TASK OBJECTIVE:
Every entry here needs to be repeated exactly.

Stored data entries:
§ §
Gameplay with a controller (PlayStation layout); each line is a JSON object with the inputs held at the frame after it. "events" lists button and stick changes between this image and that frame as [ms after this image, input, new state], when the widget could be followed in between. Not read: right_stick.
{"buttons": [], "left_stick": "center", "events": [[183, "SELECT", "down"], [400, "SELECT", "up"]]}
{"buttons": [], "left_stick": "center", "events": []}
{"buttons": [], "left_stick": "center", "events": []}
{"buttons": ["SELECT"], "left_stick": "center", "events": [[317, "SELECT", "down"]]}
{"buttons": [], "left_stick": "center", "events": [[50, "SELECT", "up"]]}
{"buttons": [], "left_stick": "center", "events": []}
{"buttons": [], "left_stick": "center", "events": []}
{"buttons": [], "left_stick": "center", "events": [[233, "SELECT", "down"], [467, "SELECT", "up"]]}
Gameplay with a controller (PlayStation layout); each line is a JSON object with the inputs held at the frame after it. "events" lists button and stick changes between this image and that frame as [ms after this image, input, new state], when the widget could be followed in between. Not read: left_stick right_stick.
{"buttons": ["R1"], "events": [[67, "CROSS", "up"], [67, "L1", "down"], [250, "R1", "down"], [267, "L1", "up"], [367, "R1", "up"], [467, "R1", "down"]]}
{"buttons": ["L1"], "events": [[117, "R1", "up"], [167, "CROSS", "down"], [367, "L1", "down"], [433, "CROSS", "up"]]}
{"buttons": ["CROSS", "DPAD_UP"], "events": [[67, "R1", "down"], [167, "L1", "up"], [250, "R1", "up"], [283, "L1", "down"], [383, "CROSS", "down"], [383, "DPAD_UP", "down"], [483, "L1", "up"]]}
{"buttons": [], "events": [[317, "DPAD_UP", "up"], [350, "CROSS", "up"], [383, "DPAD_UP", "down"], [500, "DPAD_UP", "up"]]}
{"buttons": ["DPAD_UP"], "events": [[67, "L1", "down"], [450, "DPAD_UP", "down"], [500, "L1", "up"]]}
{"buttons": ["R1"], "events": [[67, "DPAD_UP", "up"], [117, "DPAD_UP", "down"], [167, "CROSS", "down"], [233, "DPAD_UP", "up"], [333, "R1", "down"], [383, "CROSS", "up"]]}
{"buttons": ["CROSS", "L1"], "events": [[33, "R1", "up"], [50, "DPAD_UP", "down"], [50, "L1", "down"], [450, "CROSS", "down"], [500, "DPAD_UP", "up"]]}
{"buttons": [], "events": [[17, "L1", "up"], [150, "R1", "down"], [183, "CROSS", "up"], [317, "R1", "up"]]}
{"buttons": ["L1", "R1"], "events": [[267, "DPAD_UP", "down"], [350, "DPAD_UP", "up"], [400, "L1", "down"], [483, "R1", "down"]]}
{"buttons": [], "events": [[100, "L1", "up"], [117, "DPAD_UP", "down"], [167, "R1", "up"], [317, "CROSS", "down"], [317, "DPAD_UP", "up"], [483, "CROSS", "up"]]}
§ §
EXERCISE SOLUTION:
Gameplay with a controller (PlayStation layout); each line is a JSON object with the inputs held at the frame after it. "events" lists button and stick changes between this image and that frame as [ms after this image, input, new state], when the widget could be followed in between. Not read: right_stick.
{"buttons": [], "left_stick": "center", "events": [[183, "SELECT", "down"], [400, "SELECT", "up"]]}
{"buttons": [], "left_stick": "center", "events": []}
{"buttons": [], "left_stick": "center", "events": []}
{"buttons": ["SELECT"], "left_stick": "center", "events": [[317, "SELECT", "down"]]}
{"buttons": [], "left_stick": "center", "events": [[50, "SELECT", "up"]]}
{"buttons": [], "left_stick": "center", "events": []}
{"buttons": [], "left_stick": "center", "events": []}
{"buttons": [], "left_stick": "center", "events": [[233, "SELECT", "down"], [467, "SELECT", "up"]]}
Gameplay with a controller (PlayStation layout); each line is a JSON object with the inputs held at the frame after it. "events" lists button and stick changes between this image and that frame as [ms after this image, input, new state], when the widget could be followed in between. Not read: left_stick right_stick.
{"buttons": ["R1"], "events": [[67, "CROSS", "up"], [67, "L1", "down"], [250, "R1", "down"], [267, "L1", "up"], [367, "R1", "up"], [467, "R1", "down"]]}
{"buttons": ["L1"], "events": [[117, "R1", "up"], [167, "CROSS", "down"], [367, "L1", "down"], [433, "CROSS", "up"]]}
{"buttons": ["CROSS", "DPAD_UP"], "events": [[67, "R1", "down"], [167, "L1", "up"], [250, "R1", "up"], [283, "L1", "down"], [383, "CROSS", "down"], [383, "DPAD_UP", "down"], [483, "L1", "up"]]}
{"buttons": [], "events": [[317, "DPAD_UP", "up"], [350, "CROSS", "up"], [383, "DPAD_UP", "down"], [500, "DPAD_UP", "up"]]}
{"buttons": ["DPAD_UP"], "events": [[67, "L1", "down"], [450, "DPAD_UP", "down"], [500, "L1", "up"]]}
{"buttons": ["R1"], "events": [[67, "DPAD_UP", "up"], [117, "DPAD_UP", "down"], [167, "CROSS", "down"], [233, "DPAD_UP", "up"], [333, "R1", "down"], [383, "CROSS", "up"]]}
{"buttons": ["CROSS", "L1"], "events": [[33, "R1", "up"], [50, "DPAD_UP", "down"], [50, "L1", "down"], [450, "CROSS", "down"], [500, "DPAD_UP", "up"]]}
{"buttons": [], "events": [[17, "L1", "up"], [150, "R1", "down"], [183, "CROSS", "up"], [317, "R1", "up"]]}
{"buttons": ["L1", "R1"], "events": [[267, "DPAD_UP", "down"], [350, "DPAD_UP", "up"], [400, "L1", "down"], [483, "R1", "down"]]}
{"buttons": [], "events": [[100, "L1", "up"], [117, "DPAD_UP", "down"], [167, "R1", "up"], [317, "CROSS", "down"], [317, "DPAD_UP", "up"], [483, "CROSS", "up"]]}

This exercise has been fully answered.